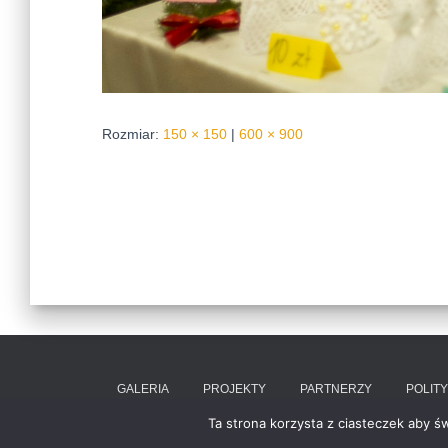
Rozmiar:
150 × 150
|
600 × 900
GALERIA
PROJEKTY
PARTNERZY
POLIT
Ta strona korzysta z ciasteczek aby ś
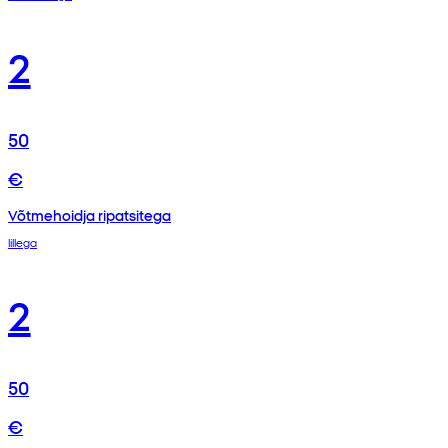
2
50
€
Võtmehoidja ripatsitega
lillega
2
50
€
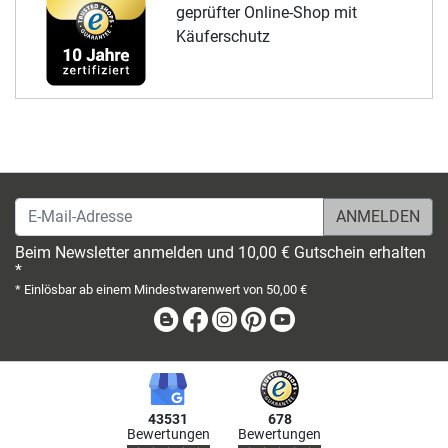
geprüfter Online-Shop mit
Käuferschutz
E-Mail-Adresse
Beim Newsletter anmelden und 10,00 € Gutschein erhalten
*
* Einlösbar ab einem Mindestwarenwert von 50,00 €
Blog
Facebook
Instagram
Pinterest
Youtube
43531
678
Bewertungen
Bewertungen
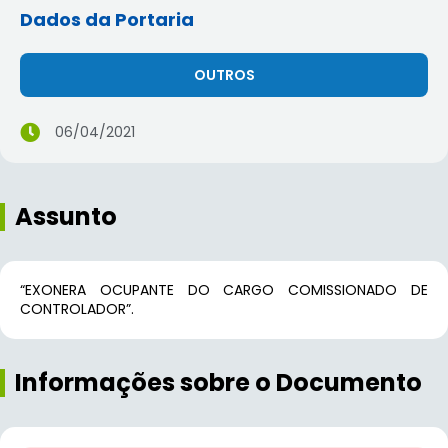
Dados da Portaria
OUTROS
06/04/2021
Assunto
“EXONERA OCUPANTE DO CARGO COMISSIONADO DE
CONTROLADOR”.
Informações sobre o Documento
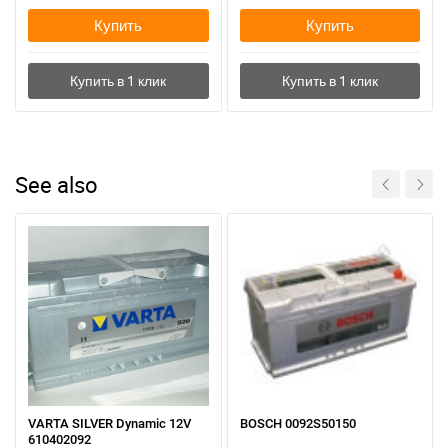
Купить
Купить
See also
VARTA SILVER Dynamic 12V
BOSCH 0092S50150
610402092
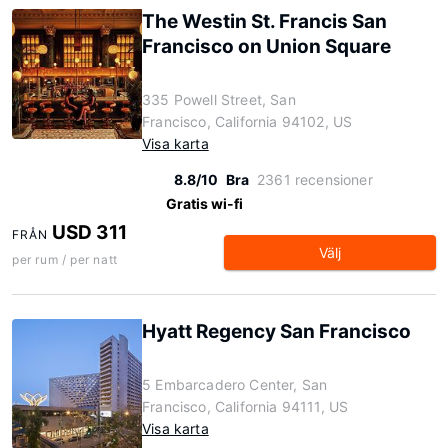
The Westin St. Francis San
Francisco on Union Square
335 Powell Street, San
Francisco, California 94102, US
Visa karta
8.8/10
Bra
2361 recensioner
Gratis wi-fi
USD 311
FRÅN
Välj
per rum / per natt
Hyatt Regency San Francisco
5 Embarcadero Center, San
Francisco, California 94111, US
Visa karta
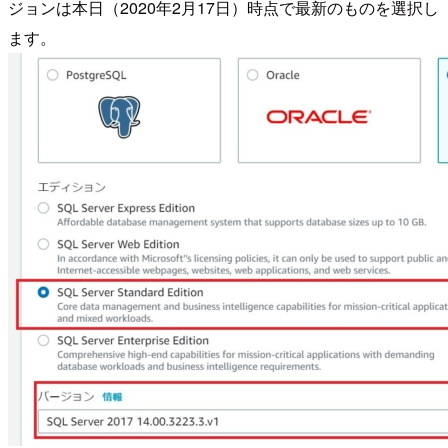
ジョンは本日（2020年2月17日）時点で最新のものを選択し
ます。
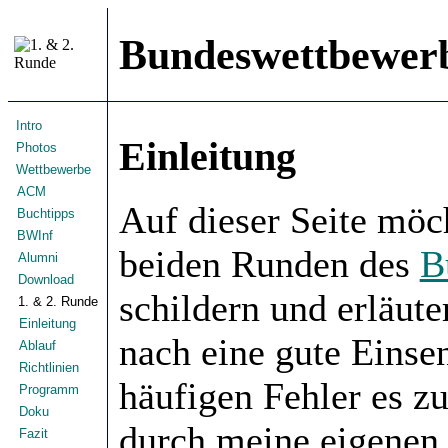
Bundeswettbewerb
Intro
Einleitung
Photos
Wettbewerbe
ACM
Auf dieser Seite möch
Buchtipps
BWInf
beiden Runden des
B
Alumni
Download
schildern und erläute
1. & 2. Runde
Einleitung
nach eine gute Eins
Ablauf
Richtlinien
häufigen Fehler es z
Programm
Doku
durch meine eigenen
Fazit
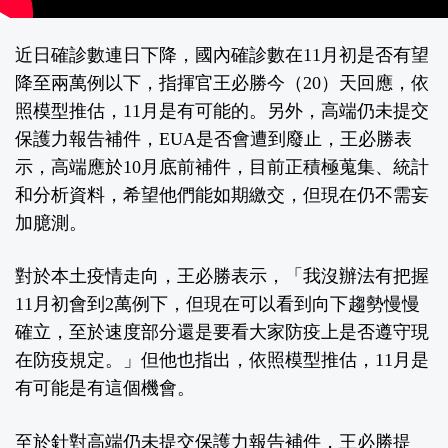
近日確診數連日下降，國內確診數在11月初是否有望
降至兩萬例以下，指揮官王必勝今（20）天回應，依
照模型推估，11月是有可能的。另外，高端仍未提交
保護力報告補件，EUA是否會遭到廢止，王必勝表
示，高端應於10月底前補件，目前正積極蒐集、統計
和分析資料，希望他們能如期繳交，但現在仍不需妄
加臆測。
對於本土疫情走向，王必勝表示，「我沒辦法有把握
11月初會到2萬例下，但現在可以看到向下趨勢慢慢
確立，至於速度部分還是要看大家防疫上是否遵守現
在防疫規定。」但他也指出，依照模型推估，11月是
有可能是有這個機會。
至於針對高端仍未提交保護力報告補件，王必勝提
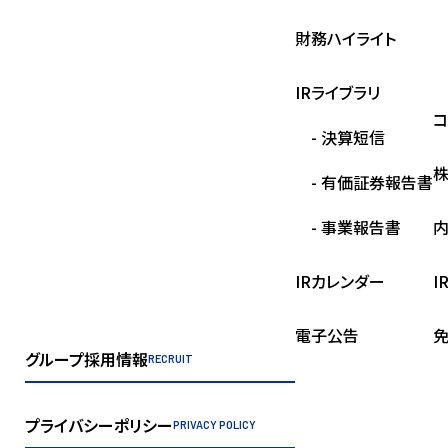
財務ハイライト
IRライブラリ
コ
- 決算短信
- 有価証券報告書
- 事業報告書
IRカレンダー
I
電子公告
グループ採用情報
RECRUIT
プライバシーポリシー
PRIVACY POLICY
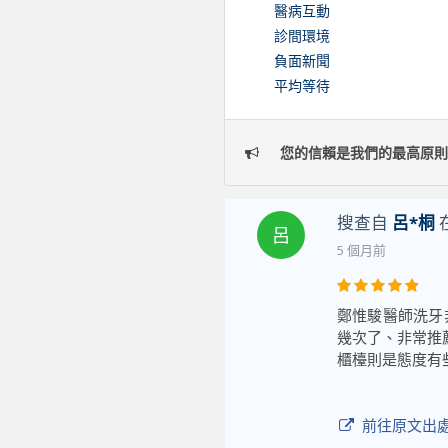
醫病互動
診間環境
負面新聞
平均等待
您的信賴是我們的最高原則
搜查自
呂*桐
呂
5 個月前
鄭惟駿醫師洗牙
幾次了、非常推
櫃檯則是態度有
前往原文出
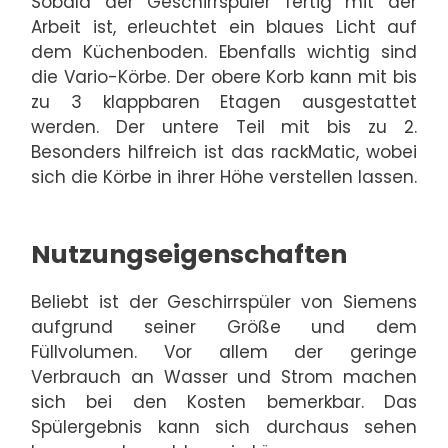
Sobald der Geschirrspüler fertig mit der
Arbeit ist, erleuchtet ein blaues Licht auf
dem Küchenboden. Ebenfalls wichtig sind
die Vario-Körbe. Der obere Korb kann mit bis
zu 3 klappbaren Etagen ausgestattet
werden. Der untere Teil mit bis zu 2.
Besonders hilfreich ist das rackMatic, wobei
sich die Körbe in ihrer Höhe verstellen lassen.
Nutzungseigenschaften
Beliebt ist der Geschirrspüler von Siemens
aufgrund seiner Größe und dem
Füllvolumen. Vor allem der geringe
Verbrauch an Wasser und Strom machen
sich bei den Kosten bemerkbar. Das
Spülergebnis kann sich durchaus sehen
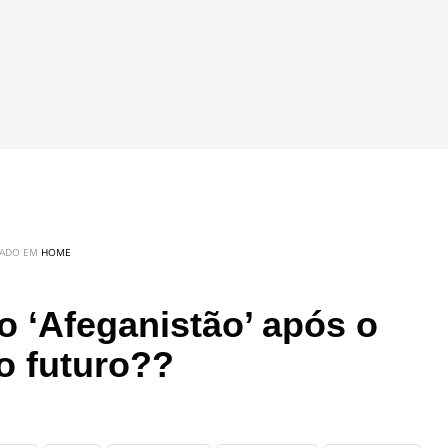
CADO EM
HOME
o ‘Afeganistão’ após o
o futuro??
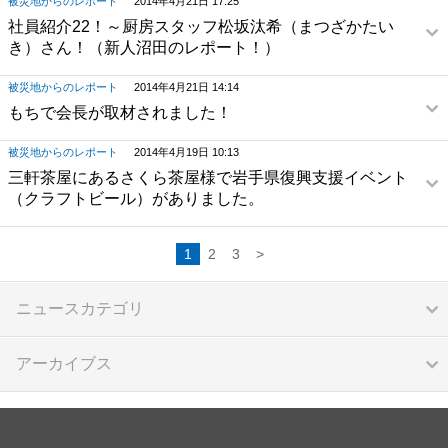
被災地からのレポート
2014年4月21日 17:25
社員紹介22！～厨房スタッフ松坂汰希（まつざかたい
き）さん！（新人沼田のレポート！）
被災地からのレポート
2014年4月21日 14:14
もちで会長が取材されました！
被災地からのレポート
2014年4月19日 10:13
三軒茶屋にあるさくら茶屋様で岩手県復興支援イベント
（クラフトビール）がありました。
1
2
3
>
ニュースカテゴリ
アーカイブス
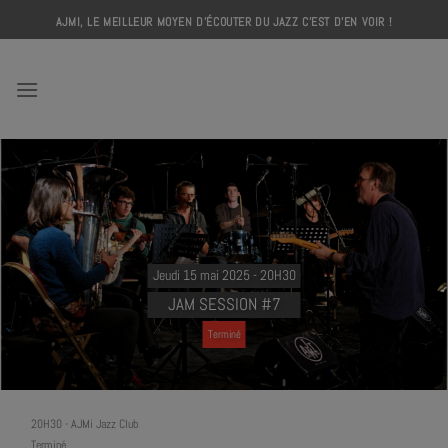
Skip
AJMI, LE MEILLEUR MOYEN D'ÉCOUTER DU JAZZ C'EST D'EN VOIR !
to
content
AJMI
Jeudi 15 mai 2025 - 20H30
JAM SESSION #7
Terminé
20H30
-
AJMi Jazz Club
Terminé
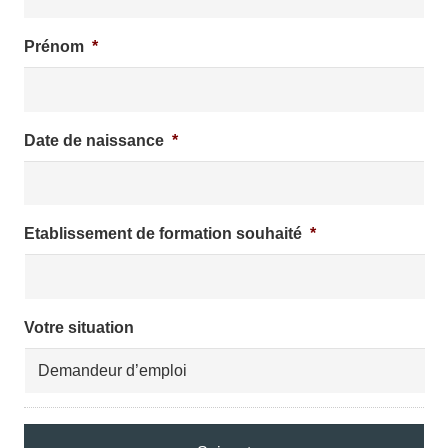
Prénom
*
Date de naissance
*
Etablissement de formation souhaité
*
Votre situation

_ _ _

• [Work to complete]:
From the line containing "sich die Körbe" through the final line of the listing above, reproduce every line exactly, with no pictures.

• [Response to the exercise]:
sich die Körbe in ihrer Höhe verstellen lassen.
Nutzungseigenschaften
Beliebt ist der Geschirrspüler von Siemens
aufgrund seiner Größe und dem
Füllvolumen. Vor allem der geringe
Verbrauch an Wasser und Strom machen
sich bei den Kosten bemerkbar. Das
Spülergebnis kann sich durchaus sehen
CADO EM
HOME
o ‘Afeganistão’ após o
o futuro??
被災地からのレポート
2014年4月21日 17:25
社員紹介22！～厨房スタッフ松坂汰希（まつざかたい
き）さん！（新人沼田のレポート！）
被災地からのレポート
2014年4月21日 14:14
もちで会長が取材されました！
被災地からのレポート
2014年4月19日 10:13
三軒茶屋にあるさくら茶屋様で岩手県復興支援イベント
（クラフトビール）がありました。
1
2
3
>
ニュースカテゴリ
アーカイブス
Skip
AJMI, LE MEILLEUR MOYEN D'ÉCOUTER DU JAZZ C'EST D'EN VOIR !
to
content
AJMI
Jeudi 15 mai 2025 - 20H30
JAM SESSION #7
Terminé
20H30
-
AJMi Jazz Club
Terminé
Prénom
*
Date de naissance
*
Etablissement de formation souhaité
*
Votre situation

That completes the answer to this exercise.